L’analyse statistique a été faite sur les risques relatifs de chaque essai secondairement « poolés » à l’aide d’un modèle à effet aléatoire stratifié sur les valeurs de la PAS à l’inclusion et les différences de PAS intra-groupes et intergroupes observées. Les résultats sont présentés en risque relatif (RR) avec un intervalle de confiance à 95%.
RESULTATS
Sur 235 essais répertoriés, 49 répondaient aux critères de sélection. Ils regroupaient 73 738 patients dont 8 916 provenant de 12 essais non publiés. La durée moyenne de suivi était de 3,7 ans. La différence moyenne de PAS entre les groupes traités et les groupes comparateurs en fin d’essai était d’environ 10 mmHg, quelle que soit la PAS à l’inclusion.

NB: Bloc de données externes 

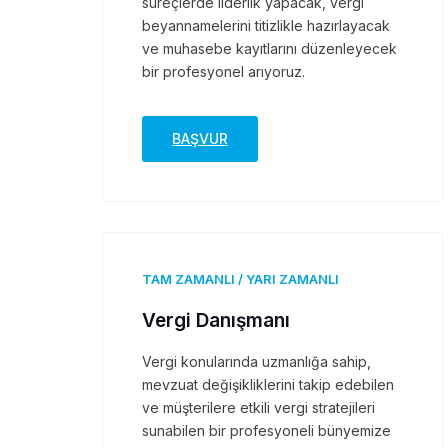
süreçlerde liderlik yapacak, vergi
beyannamelerini titizlikle hazırlayacak
ve muhasebe kayıtlarını düzenleyecek
bir profesyonel arıyoruz.
BAŞVUR
TAM ZAMANLI / YARI ZAMANLI
Vergi Danışmanı
Vergi konularında uzmanlığa sahip,
mevzuat değişikliklerini takip edebilen
ve müşterilere etkili vergi stratejileri
sunabilen bir profesyoneli bünyemize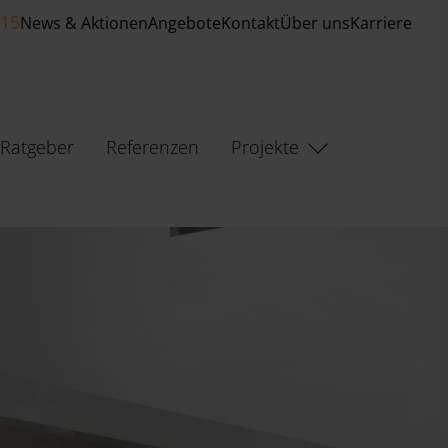
515
News & Aktionen
Angebote
Kontakt
Über uns
Karriere
Ratgeber
Referenzen
Projekte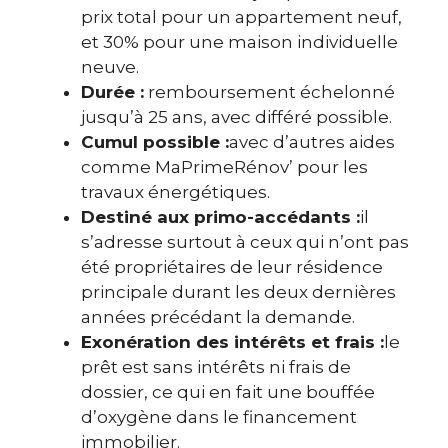
prix total pour un appartement neuf,
et 30% pour une maison individuelle
neuve.
Durée :
remboursement échelonné
jusqu’à 25 ans, avec différé possible.
Cumul possible :
avec d’autres aides
comme MaPrimeRénov’ pour les
travaux énergétiques.
Destiné aux primo-accédants :
il
s’adresse surtout à ceux qui n’ont pas
été propriétaires de leur résidence
principale durant les deux dernières
années précédant la demande.
Exonération des intérêts et frais :
le
prêt est sans intérêts ni frais de
dossier, ce qui en fait une bouffée
d’oxygène dans le financement
immobilier.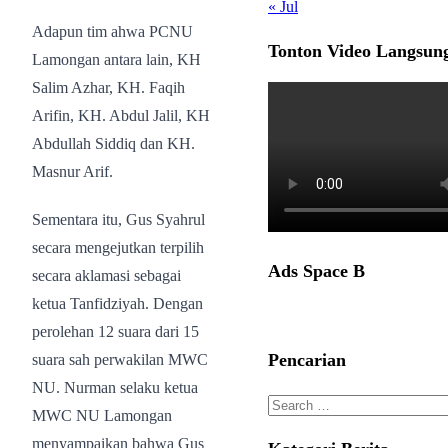
« Jul
Adapun tim ahwa PCNU
Tonton Video Langsun
Lamongan antara lain, KH
Salim Azhar, KH. Faqih
Arifin, KH. Abdul Jalil, KH
Abdullah Siddiq dan KH.
Masnur Arif.
Sementara itu, Gus Syahrul
secara mengejutkan terpilih
Ads Space B
secara aklamasi sebagai
ketua Tanfidziyah. Dengan
perolehan 12 suara dari 15
Pencarian
suara sah perwakilan MWC
NU. Nurman selaku ketua
Search
MWC NU Lamongan
for:
menyampaikan bahwa Gus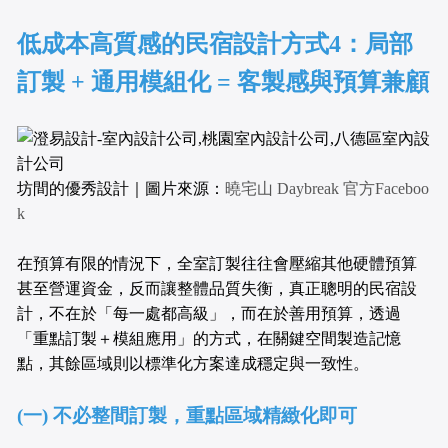
低成本高質感的民宿設計方式4：局部
訂製 + 通用模組化 = 客製感與預算兼顧
坊間的優秀設計｜圖片來源：
曉宅山 Daybreak 官方Faceboo
k
在預算有限的情況下，全室訂製往往會壓縮其他硬體預算
甚至營運資金，反而讓整體品質失衡，真正聰明的民宿設
計，不在於「每一處都高級」，而在於善用預算，透過
「重點訂製＋模組應用」的方式，在關鍵空間製造記憶
點，其餘區域則以標準化方案達成穩定與一致性。
(一) 不必整間訂製，重點區域精緻化即可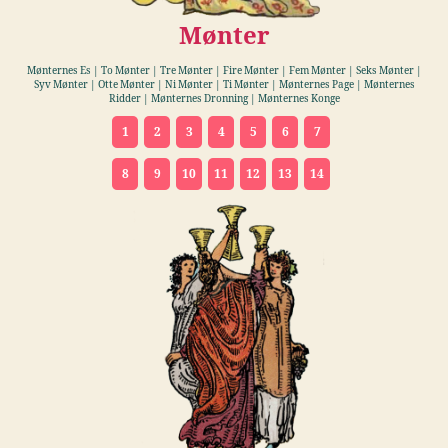
Mønter
Mønternes Es | To Mønter | Tre Mønter | Fire Mønter | Fem Mønter | Seks Mønter |
Syv Mønter | Otte Mønter | Ni Mønter | Ti Mønter | Mønternes Page | Mønternes
Ridder | Mønternes Dronning | Mønternes Konge
1
2
3
4
5
6
7
8
9
10
11
12
13
14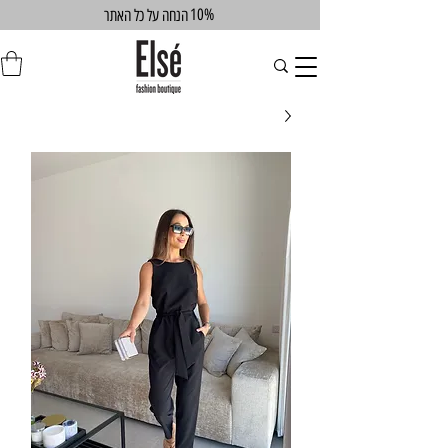
10%
הנחה על כל האתר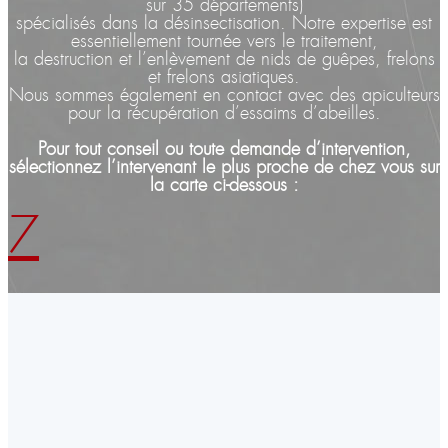
sur 35 départements)
spécialisés dans la désinsectisation. Notre expertise est
essentiellement tournée vers le traitement,
la destruction et l’enlèvement de nids de guêpes, frelons
et frelons asiatiques.
Nous sommes également en contact avec des apiculteurs
pour la récupération d’essaims d’abeilles.
Pour tout conseil ou toute demande d’intervention,
sélectionnez l’intervenant le plus proche de chez vous sur
la carte ci-dessous :
7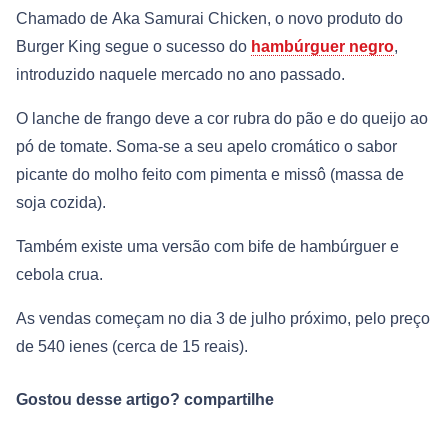
Chamado de Aka Samurai Chicken, o novo produto do
Burger King segue o sucesso do
hambúrguer negro
,
introduzido naquele mercado no ano passado.
O lanche de frango deve a cor rubra do pão e do queijo ao
pó de tomate. Soma-se a seu apelo cromático o sabor
picante do molho feito com pimenta e missô (massa de
soja cozida).
Também existe uma versão com bife de hambúrguer e
cebola crua.
As vendas começam no dia 3 de julho próximo, pelo preço
de 540 ienes (cerca de 15 reais).
Gostou desse artigo? compartilhe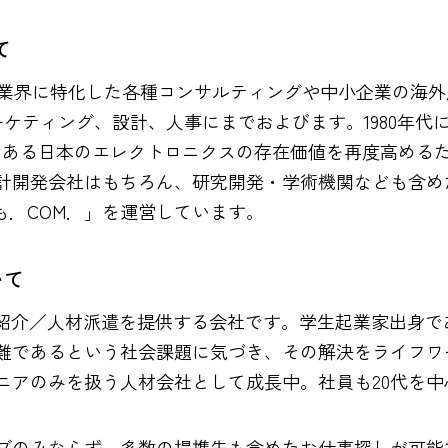
て
ロニクス業界に特化した各種コンサルティングや中小企業の
ケティング、設計、人事にまでおよびます。1980年代
つある日本のエレクトロニクスの存在価値を再度高める
計開発会社はもちろん、研究開発・学術機関なども含め
も．COM．」を運営しています。
いて
材紹介／人材派遣を提供する会社です。学生起業家出身
難であるという社会課題に気づき、その解決をライフワ
ニアのみを扱う人材会社として成長中。社員も20代を中
ブのみならず、多数の提携先も含めたお仕事探しが可能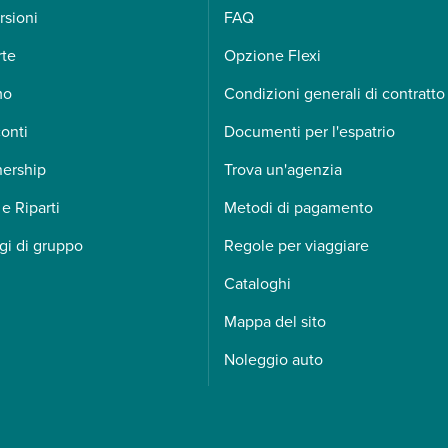
rsioni
FAQ
rte
Opzione Flexi
mo
Condizioni generali di contratto
onti
Documenti per l'espatrio
nership
Trova un'agenzia
 e Riparti
Metodi di pagamento
gi di gruppo
Regole per viaggiare
Cataloghi
Mappa del sito
Noleggio auto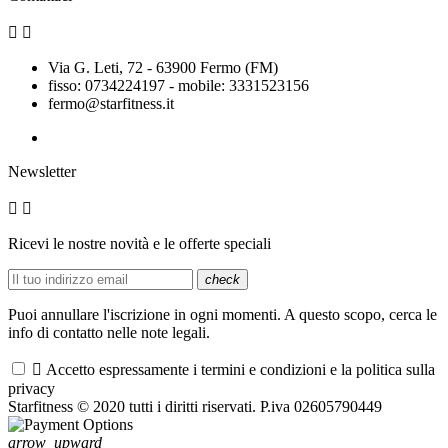


Via G. Leti, 72 - 63900 Fermo (FM)
fisso: 0734224197 - mobile: 3331523156
fermo@starfitness.it
Newsletter


Ricevi le nostre novità e le offerte speciali
check
Puoi annullare l'iscrizione in ogni momenti. A questo scopo, cerca le
info di contatto nelle note legali.

Accetto espressamente i termini e condizioni e la politica sulla
privacy
Starfitness © 2020 tutti i diritti riservati. P.iva 02605790449
arrow_upward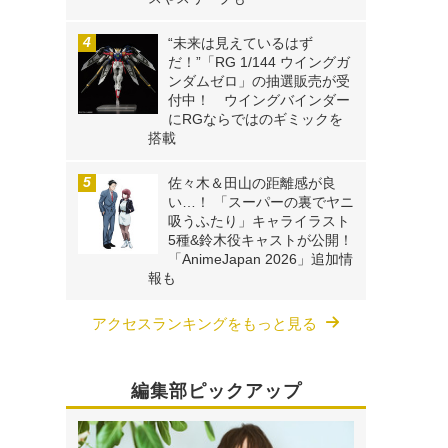
“未来は見えているはず
だ！”「RG 1/144 ウイングガ
ンダムゼロ」の抽選販売が受
付中！ ウイングバインダー
にRGならではのギミックを
搭載
佐々木＆田山の距離感が良
い…！ 「スーパーの裏でヤニ
吸うふたり」キャライラスト
5種&鈴木役キャストが公開！
「AnimeJapan 2026」追加情
報も
アクセスランキングをもっと見る
編集部ピックアップ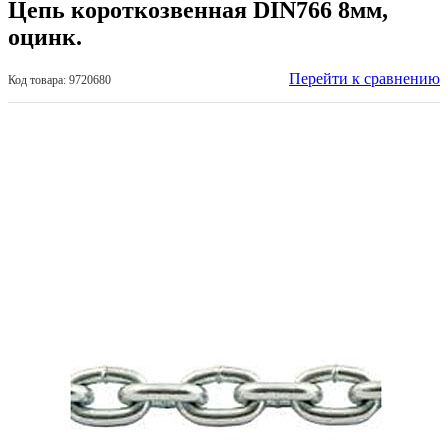
Цепь короткозвенная DIN766 8мм,
оцинк.
Перейти к сравнению
Код товара: 9720680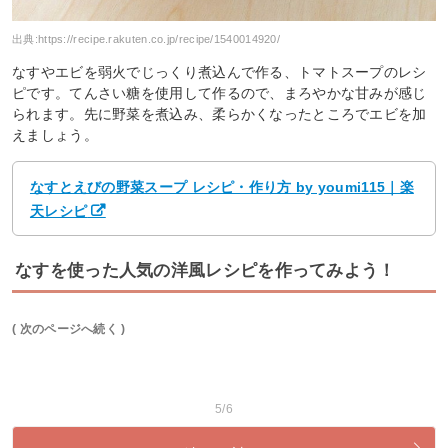
出典:
https://recipe.rakuten.co.jp/recipe/1540014920/
なすやエビを弱火でじっくり煮込んで作る、トマトスープのレシ
ピです。てんさい糖を使用して作るので、まろやかな甘みが感じ
られます。先に野菜を煮込み、柔らかくなったところでエビを加
えましょう。
なすとえびの野菜スープ レシピ・作り方 by youmi115｜楽
天レシピ
なすを使った人気の洋風レシピを作ってみよう！
( 次のページへ続く )
5/6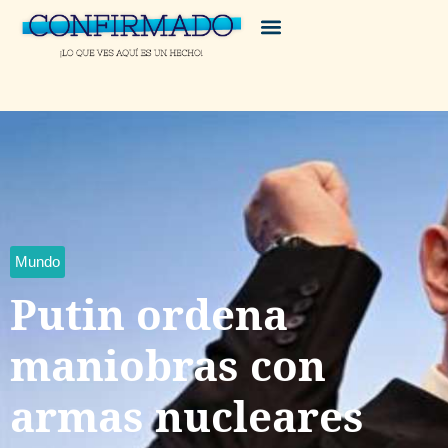
Mundo
Putin ordena
maniobras con
armas nucleares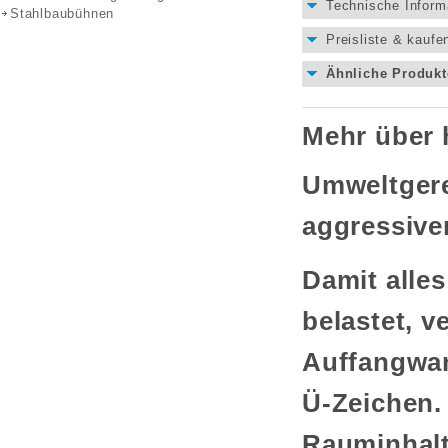
Technische Inform
Stahlbaubühnen
Preisliste & kaufe
Ähnliche Produkt
Mehr über 
Umweltgere
aggressive
Damit alle
belastet, v
Auffangwan
Ü-Zeichen.
Rauminhalt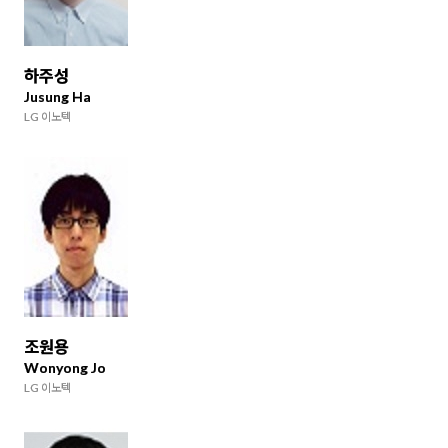
하주성
Jusung Ha
LG 이노텍
조원용
Wonyong Jo
LG 이노텍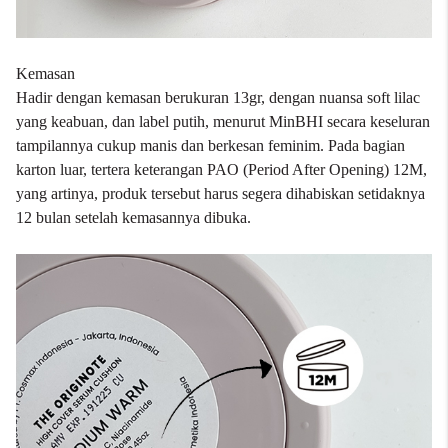
Kemasan
Hadir dengan kemasan berukuran 13gr, dengan nuansa soft lilac
yang keabuan, dan label putih, menurut MinBHI secara keseluran
tampilannya cukup manis dan berkesan feminim. Pada bagian
karton luar, tertera keterangan PAO (Period After Opening) 12M,
yang artinya, produk tersebut harus segera dihabiskan setidaknya
12 bulan setelah kemasannya dibuka.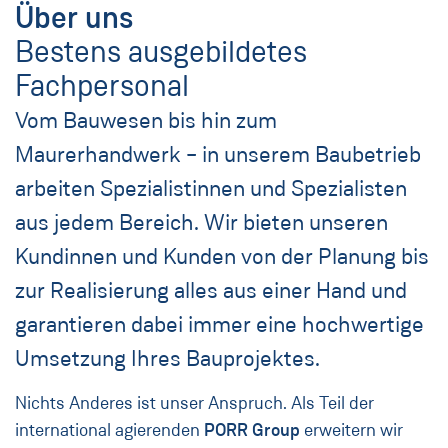
Über uns
Bestens ausgebildetes
Fachpersonal
Vom Bauwesen bis hin zum
Maurerhandwerk – in unserem Baubetrieb
arbeiten Spezialistinnen und Spezialisten
aus jedem Bereich. Wir bieten unseren
Kundinnen und Kunden von der Planung bis
zur Realisierung alles aus einer Hand und
garantieren dabei immer eine hochwertige
Umsetzung Ihres Bauprojektes.
Nichts Anderes ist unser Anspruch. Als Teil der
international agierenden
PORR Group
erweitern wir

→ Quand la PAS moyenne à l’inclusion était >150 mmHg, le traitement antihypertenseur réduisait significativement la mortalité totale (RR = 0,89 ; IC95% = 0,80-0,99), la mortalité CV (RR = 0,75 ; IC95% = 0,75-0,99), les IdM (RR = 0,74 ; IC95% = 0,63-0,87), et les AVC (RR = 0,77 ; IC95% = 0,65-0,91). Idem pour la mortalité totale, les IdM et l’insuffisance cardiaque quand la PAS à l’inclusion était comprise entre 140 et 150 mmHg.
→ En revanche, quand la PAS à l’inclusion était < 140 mmHg, l’instauration ou le renforcement d’un traite-ment antihypertenseur augmentait significativement la mortalité CV (RR = 1,15 ; IC95% = 1,00-1,32). Enfin, la méta-régression préspécifiée au protocole a également montré une augmentation significative de la mortalité CV (RR = 1,15 ; IC95% = 1,03-1,29) et des IdM (RR = 1,12, IC95% = 1,03-1,22) pour chaque 10 mmHg en moins de PAS à l’inclusion quand elle était inférieure à 140 mmHg.
COMMENTAIRES
→ Débuté en 2011, ce travail suédois a eu du mal à surmonter les fourches caudines du BMJ. En bref, il conclut que quand la PAS d’un patient DT2 est ≥ 150 mmHg, l’instauration ou le renforcement d’un traitement antihypertenseur apporte un bénéfice petit mais significatif en termes de mortalité totale et CV. En revanche, si la PAS est < 140 mmHg, le bénéfice se transforme en petite mais significative augmentation de la mortalité CV.
→ Ce travail, qui complète les résultats de SPRINT (4) avait pour objectif d'éclairer le débat sur la PAS optimale des patients DT2. Il est peu probable que les auteurs atteignent leur but car leur travail a quelques faiblesses. Il porte sur les données agrégées des essais et non sur les données individuelles des patients.
Il ne tient compte ni des procédures de mesure de la PAS, ni des comorbidités associées au DT2, ni du risque CV global à l’inclusion, ni des traitements associés, en particulier des statines efficaces chez les patients DT2 en termes de prévention des événements CV. Enfin, il ne fournit aucune information sur les effets indésirables des antihypertenseurs.
→ Les résultats des essais randomisés impliquent des patients hypersélectionnés différents de ceux rencontrés en soins primaires qui sont, en général, plus âgés et polypathologiques.
En pratique, appliquer sans discernement les résultats des essais et des méta-analyses aux patients qui consultent en médecine générale peut conduire à des décisions zélées dont la balance bénéfice/risque favorable n’est pas démontrée dans cette population (5). Viser entre 140 et 150 mmHg de PAS est probablement le plus sage.